9/11 Museum Worth Cost of Admission, Local Woman Agrees At Last

Expensive? Exhausting? Yup. But Not In A Bad Way

United 93. No, I haven’t seen it.

New York City’s September 11th Memorial Museum opened in May of 2014, and everybody had an opinion about it. My opinion was that it sounded expensive, and also kind of exhausting. A Picasso museum makes sense to me, because Picasso painted his masterpieces before I was born, and how lucky am I to get to pay a fee and see them all gathered together in a space. The Museum of Natural History makes sense to me, even if it is overrun by shrieking children, because most of natural history took place before I was born too and there’s still so much to learn about stars and dinosaurs. (Though there are other exhibits, the best ones are about stars and dinosaurs, both of which once existed gloriously, and died mysteriously, and left lingering traces in our world.) But the 9/11 Museum? A museum that commemorates and, well, reiterates something that happened recently enough that I remember it? Why would I pay $25 to experience that?

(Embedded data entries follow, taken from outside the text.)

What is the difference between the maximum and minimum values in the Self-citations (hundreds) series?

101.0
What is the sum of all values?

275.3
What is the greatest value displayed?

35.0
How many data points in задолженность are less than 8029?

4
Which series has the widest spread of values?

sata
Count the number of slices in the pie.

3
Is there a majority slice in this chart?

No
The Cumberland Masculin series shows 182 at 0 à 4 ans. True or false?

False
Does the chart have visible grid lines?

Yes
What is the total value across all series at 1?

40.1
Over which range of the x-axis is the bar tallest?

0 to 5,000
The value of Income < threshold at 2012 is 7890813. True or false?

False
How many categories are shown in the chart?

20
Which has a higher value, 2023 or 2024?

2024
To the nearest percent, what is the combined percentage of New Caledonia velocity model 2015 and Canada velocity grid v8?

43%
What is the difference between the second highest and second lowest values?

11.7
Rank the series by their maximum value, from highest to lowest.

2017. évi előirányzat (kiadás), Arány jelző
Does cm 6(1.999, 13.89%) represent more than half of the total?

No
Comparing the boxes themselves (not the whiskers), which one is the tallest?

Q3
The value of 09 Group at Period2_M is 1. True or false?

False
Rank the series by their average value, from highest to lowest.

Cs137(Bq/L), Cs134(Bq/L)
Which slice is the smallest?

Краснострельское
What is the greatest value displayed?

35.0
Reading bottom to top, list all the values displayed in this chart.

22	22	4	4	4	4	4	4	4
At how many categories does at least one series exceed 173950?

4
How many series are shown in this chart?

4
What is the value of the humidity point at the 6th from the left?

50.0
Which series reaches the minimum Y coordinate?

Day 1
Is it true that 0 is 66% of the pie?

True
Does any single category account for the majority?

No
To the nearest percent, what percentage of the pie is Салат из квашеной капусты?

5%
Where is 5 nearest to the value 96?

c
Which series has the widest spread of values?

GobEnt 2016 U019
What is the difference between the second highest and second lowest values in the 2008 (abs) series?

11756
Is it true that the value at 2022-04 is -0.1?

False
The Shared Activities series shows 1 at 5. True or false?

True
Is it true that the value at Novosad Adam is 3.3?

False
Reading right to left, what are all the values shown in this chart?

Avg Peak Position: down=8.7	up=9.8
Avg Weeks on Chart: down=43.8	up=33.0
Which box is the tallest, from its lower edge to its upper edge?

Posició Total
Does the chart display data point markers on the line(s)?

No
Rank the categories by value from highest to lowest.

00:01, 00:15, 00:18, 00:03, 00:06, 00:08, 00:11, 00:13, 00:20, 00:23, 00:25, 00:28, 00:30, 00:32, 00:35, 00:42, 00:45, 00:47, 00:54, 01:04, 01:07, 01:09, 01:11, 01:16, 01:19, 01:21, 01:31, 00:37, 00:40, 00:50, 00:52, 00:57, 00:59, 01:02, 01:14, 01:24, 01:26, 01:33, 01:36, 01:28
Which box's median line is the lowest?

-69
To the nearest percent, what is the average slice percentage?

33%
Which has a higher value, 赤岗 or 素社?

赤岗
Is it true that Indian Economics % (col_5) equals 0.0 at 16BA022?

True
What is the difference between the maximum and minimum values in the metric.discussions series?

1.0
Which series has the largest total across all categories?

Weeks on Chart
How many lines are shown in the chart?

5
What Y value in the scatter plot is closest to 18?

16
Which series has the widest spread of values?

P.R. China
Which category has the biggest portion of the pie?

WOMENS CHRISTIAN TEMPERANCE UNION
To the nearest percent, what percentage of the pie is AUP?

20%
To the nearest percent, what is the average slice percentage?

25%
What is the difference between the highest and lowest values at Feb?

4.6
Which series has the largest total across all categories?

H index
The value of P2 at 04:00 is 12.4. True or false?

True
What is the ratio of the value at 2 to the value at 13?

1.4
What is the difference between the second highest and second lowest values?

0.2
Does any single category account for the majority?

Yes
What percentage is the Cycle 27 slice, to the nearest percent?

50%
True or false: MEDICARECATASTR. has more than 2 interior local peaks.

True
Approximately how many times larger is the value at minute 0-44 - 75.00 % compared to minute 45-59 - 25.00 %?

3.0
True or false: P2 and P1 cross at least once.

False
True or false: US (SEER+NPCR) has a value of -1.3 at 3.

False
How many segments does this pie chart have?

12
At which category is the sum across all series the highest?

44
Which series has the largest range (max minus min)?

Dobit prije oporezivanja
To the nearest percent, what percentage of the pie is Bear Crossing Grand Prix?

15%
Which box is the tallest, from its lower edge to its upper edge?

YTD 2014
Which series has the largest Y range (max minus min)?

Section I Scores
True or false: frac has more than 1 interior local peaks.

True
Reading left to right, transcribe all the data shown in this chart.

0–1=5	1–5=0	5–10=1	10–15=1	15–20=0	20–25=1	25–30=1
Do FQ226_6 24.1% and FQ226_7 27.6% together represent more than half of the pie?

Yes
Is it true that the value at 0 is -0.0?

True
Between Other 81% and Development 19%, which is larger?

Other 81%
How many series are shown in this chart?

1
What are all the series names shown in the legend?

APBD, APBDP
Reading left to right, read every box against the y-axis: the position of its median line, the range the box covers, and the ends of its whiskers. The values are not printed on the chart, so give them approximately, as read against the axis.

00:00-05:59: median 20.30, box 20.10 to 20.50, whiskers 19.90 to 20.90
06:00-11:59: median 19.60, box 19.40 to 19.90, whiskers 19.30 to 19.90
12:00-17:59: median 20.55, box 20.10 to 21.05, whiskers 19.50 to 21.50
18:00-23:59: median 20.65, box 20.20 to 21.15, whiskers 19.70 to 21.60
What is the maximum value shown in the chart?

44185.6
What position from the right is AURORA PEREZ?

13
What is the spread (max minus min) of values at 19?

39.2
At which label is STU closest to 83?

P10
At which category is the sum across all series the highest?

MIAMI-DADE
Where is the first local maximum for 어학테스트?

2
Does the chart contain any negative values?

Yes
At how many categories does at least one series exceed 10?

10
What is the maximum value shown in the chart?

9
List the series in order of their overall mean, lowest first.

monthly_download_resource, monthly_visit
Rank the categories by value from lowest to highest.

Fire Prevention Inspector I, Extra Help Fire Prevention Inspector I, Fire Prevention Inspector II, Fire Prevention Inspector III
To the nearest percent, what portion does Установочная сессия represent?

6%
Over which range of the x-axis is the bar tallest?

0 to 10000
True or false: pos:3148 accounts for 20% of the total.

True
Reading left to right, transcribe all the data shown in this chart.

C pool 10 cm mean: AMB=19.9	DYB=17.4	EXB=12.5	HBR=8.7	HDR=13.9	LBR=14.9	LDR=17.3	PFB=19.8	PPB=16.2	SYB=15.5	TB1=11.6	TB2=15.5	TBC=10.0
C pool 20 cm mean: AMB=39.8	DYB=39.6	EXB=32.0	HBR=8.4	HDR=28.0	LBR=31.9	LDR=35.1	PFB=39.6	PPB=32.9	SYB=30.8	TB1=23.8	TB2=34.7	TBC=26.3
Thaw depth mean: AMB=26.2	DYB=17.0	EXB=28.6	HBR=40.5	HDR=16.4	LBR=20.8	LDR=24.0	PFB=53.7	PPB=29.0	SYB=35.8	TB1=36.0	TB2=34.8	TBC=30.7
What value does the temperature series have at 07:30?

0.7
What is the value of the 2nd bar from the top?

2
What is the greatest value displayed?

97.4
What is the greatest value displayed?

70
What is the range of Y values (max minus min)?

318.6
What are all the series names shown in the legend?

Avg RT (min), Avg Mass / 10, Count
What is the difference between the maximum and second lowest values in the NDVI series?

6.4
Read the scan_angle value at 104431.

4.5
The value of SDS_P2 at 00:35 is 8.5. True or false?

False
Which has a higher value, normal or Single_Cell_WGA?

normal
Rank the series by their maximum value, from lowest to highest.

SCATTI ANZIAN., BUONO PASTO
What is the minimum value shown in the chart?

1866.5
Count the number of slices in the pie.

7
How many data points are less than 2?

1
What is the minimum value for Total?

Here’s a good reason: because my father-in-law asked me to. It was his birthday. He wanted to mark the occasion with his wife and Ben and me, and this was how he wanted to do it. So Ben and I bought four tickets online, left Babygirl at home, and set off with very low expectations.

Those expectations were exceeded. Although not at first. Lower Manhattan is a tangle of cars and construction and tourists, and vendors hawking things to tourists, and people snapping pictures anytime a plane seemed to fly near the Freedom Tower. We navigated our way through the masses to the museum itself, stopping only to admire the pools. The pools really are something: as meditative and graceful as the surrounding area is nerve-jangling and rough, much like the Vietnam War Memorial in DC. If the museum is half as effective as the pools, we’ll be okay, I thought.

I was afraid it wouldn’t be, though. Indeed there were so many ways the museum could go wrong. It could jingoistic or xenophobic, too loud or too bland. It could get too deeply into geopolitics or ignore them altogether. But from the beginning, the museum soothed: it was sober without being grim, fact-based without being pedantic. It skillfully skirted melodrama, even in the Intense Section, which made me cry a lot, as it was clearly intended to — I’ve never noticed so many tactfully placed boxes of tissues anywhere besides a hospice. Or rather, the well-presented individual stories of victims and survivors made me cry a lot. That’s as it should be.

So it was indeed an expensive and an exhausting afternoon, but one that seemed worth its price tag and not one that left me feeling manipulated. Good job threading that needle, museum folks.

Yesterday, a friend and old colleague who now works at MoMA got me in for free and gave me a guided tour of the Picasso sculpture exhibit. Art as palate cleanser. A comforting reminder that genius, like stars and dinosaurs, in their way, will always be with us.